Alice in Wonderland: Field Notes from Feldenkrais Training

Feldenkrais Training: Demonstration Of Awareness Through Movement from Frank Wildman on Vimeo.

Greetings from Eugene where I’m wrapping up week three of the third segment of a four year Feldenkrais Method training I began last September.

What is Feldenkrais? It’s quite simple…and complicated. The official description from the Feldenkrais Guild of North America’s website reads:

“The Feldenkrais Method is named after its originator, Dr. Moshe Feldenkrais, D.Sc. (1904-1984) [about], a Russian born physicist, judo expert, mechanical engineer and educator.

The Feldenkrais Method is a form of somatic education that uses gentle movement and directed attention to improve movement and enhance human functioning. Through this Method, you can increase your ease and range of motion, improve your flexibility and coordination, and rediscover your innate capacity for graceful, efficient movement. These improvements will often generalize to enhance functioning in other aspects of your life.
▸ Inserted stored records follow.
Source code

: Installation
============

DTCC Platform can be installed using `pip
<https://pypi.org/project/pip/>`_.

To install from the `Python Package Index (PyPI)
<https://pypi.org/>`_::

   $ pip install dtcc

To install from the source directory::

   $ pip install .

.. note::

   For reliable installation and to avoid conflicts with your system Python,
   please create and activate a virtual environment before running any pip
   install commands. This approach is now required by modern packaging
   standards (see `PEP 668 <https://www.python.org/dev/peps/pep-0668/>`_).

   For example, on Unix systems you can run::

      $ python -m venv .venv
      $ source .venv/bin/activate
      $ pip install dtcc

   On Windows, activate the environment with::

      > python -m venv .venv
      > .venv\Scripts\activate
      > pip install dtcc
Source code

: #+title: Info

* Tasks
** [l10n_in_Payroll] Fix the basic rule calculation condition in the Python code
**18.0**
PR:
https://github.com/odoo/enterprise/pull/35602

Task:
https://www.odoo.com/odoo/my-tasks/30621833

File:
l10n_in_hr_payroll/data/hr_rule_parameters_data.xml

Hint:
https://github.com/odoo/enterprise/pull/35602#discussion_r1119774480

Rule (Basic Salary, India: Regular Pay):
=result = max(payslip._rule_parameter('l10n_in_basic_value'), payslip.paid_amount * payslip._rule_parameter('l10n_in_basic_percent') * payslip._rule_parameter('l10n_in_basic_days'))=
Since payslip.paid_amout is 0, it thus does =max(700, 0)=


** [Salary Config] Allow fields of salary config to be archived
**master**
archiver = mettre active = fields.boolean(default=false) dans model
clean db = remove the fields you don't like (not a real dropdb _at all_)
The Feldenkrais Method is based on principles of physics, biomechanics and an empirical understanding of learning and human development. By expanding the self-image through movement sequences that bring attention to the parts of the self that are out of awareness, the Method enables you to include more of yourself in your functioning movements. Students become more aware of their habitual neuromuscular patterns and rigidities and expand options for new ways of moving. By increasing sensitivity the Feldenkrais Method assists you to live your life more fully, efficiently and comfortably.

The improvement of physical functioning is not necessarily an end in itself. Such improvement is based on developing a broader functional awareness which is often a gateway to more generalized enhancement of physical functioning in the context of your environment and life.”

While, as always, the more I learn the more I realize I have to learn, the dots have connected in some very profound and gratifying ways in these last few weeks. I’m learning new ways to experience and understand movement, patterns of behavior, and how we impact one another in our interconnectedness.

On that last topic, while here in Eugene I saw an important, inspiring and uplifting documentary entitled “I Am” by Tom Shadyac. Shadyac — the very successful director of hit Hollywood comedies such as “Ace Ventura: Pet Detective” and “Liar, Liar” — sets out with a small film crew to find out what’s wrong with the world and what we can do about it. He ends up — in his words — “finding out what’s right.” Interviewing a wide range of important scientists, historians, psychologists and activists such as Archbishop Desmond Tutu and Howard Zinn, what Shadyac comes to discover is that science is beginning to catch up with spirituality in confirming that we really are all connected, and that what we do and how we do it has a profound impact on our communities and our world. See for more information. I hope you’ll have the chance to see it.

I’m always happy to talk about my experiences with Feldenkrais, and — if you’re interested in trying it out for yourself — Kim Cottrell offers weekly classes at Edge Fitness in North Portland. Also, stay tuned for more information about the next round of Feldenkrais workshops with Kim coming to Yoga Pearl in the fall.

I look forward to seeing you soon at Yoga Pearl!


  1. Beautiful. I just played with the movement and it feels incredible! When’s the workshop?